_Document section_.
Notwithstanding the foregoing, an assignment by Buyer of the Interest to an Affiliate after the Closing will not be a breach of this Section 5.7 and no such assignment shall in any manner limit, affect, or release Buyer from its obligations to Seller under this Agreement.
Section 5.8Buyer’s Independent Investigation. Buyer and its Representatives have undertaken an independent investigation and verification of the business, operations and financial condition of the Company. Except for the representations and warranties made by Seller relating to the Company in this Agreement or in any certificate or written statement furnished or to be furnished to Buyer pursuant to this Agreement, Buyer acknowledges that:
(a)Buyer has been afforded access to and the opportunity to inspect the Company, the Business, and all other due diligence materials; and
(b)Buyer has inspected the Company and its Business and all other due diligence materials, in each case to the extent Buyer deems necessary or advisable in connection with its decision to enter into this Agreement and to consummate the transactions contemplated hereby.
Section 5.9Exclusive Representations and Warranties. Buyer acknowledges that except for the representations and warranties contained in Article III with respect to Seller, Article IV with respect to the Company (in each case, as modified by the Disclosure Schedules), the Transition Services Agreement, and any certificate or written statement furnished or to be furnished to Buyer pursuant to this Agreement, none of Seller, the Company or any other Person on their behalf makes any other express or implied representation or warranty with respect to Seller, the Company or the transactions contemplated by this Agreement, and Seller disclaims any other representations or warranties, whether made by Seller or any other Person.

_Data excerpt_.
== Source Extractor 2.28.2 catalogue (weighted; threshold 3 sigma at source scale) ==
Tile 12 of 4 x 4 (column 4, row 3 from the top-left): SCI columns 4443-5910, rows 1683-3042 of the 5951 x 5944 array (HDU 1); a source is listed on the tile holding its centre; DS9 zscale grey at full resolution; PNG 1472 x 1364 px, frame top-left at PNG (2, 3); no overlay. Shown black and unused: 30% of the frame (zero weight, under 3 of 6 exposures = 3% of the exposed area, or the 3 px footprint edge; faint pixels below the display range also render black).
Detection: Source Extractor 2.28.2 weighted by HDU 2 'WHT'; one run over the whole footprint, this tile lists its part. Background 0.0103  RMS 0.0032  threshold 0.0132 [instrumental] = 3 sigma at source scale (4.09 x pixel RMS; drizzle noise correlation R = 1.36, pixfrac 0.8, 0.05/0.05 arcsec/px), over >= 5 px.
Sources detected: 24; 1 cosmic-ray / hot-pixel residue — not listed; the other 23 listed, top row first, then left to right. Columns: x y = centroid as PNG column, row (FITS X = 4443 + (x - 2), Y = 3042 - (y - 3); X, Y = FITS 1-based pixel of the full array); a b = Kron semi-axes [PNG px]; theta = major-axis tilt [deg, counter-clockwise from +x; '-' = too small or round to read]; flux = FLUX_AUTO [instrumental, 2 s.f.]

_Task list_.
A: According to the contract excerpt, which article holds the representations and warranties with respect to the Company?
B: Write out the contract excerpt from "Section 5.9Exclusive Representations" up to and including "any other Person.".
C: Write what comes next in the contract excerpt, picking up after its last sentence.

_Task responses_.
A: Article IV.

B:
Section 5.9Exclusive Representations and Warranties. Buyer acknowledges that except for the representations and warranties contained in Article III with respect to Seller, Article IV with respect to the Company (in each case, as modified by the Disclosure Schedules), the Transition Services Agreement, and any certificate or written statement furnished or to be furnished to Buyer pursuant to this Agreement, none of Seller, the Company or any other Person on their behalf makes any other express or implied representation or warranty with respect to Seller, the Company or the transactions contemplated by this Agreement, and Seller disclaims any other representations or warranties, whether made by Seller or any other Person.

C:
COVENANTS
Section 6.1Conduct of Business. Except as set forth in Schedule 6.1(b) or specifically permitted by this Agreement:
(a)From the date of this Agreement through the Closing, Seller shall cause the Company to operate the Business in the ordinary course, consistent with past practices. Without limiting the generality or effect of the foregoing, from the date of this Agreement through the Closing, Seller shall cause the Company to (i) use its commercially reasonable efforts to maintain its properties and assets, (ii) comply in all material respects with all applicable Laws, Orders and Permits and use commercially reasonable efforts to perform all of its obligations under all Material Contracts, (iii) use its commercially reasonable efforts to preserve intact the Business and its relationships with customers, suppliers and others having business relationships with it, in each case in all material respects, and (iv) operate the Business in the ordinary course, consistent with past practices.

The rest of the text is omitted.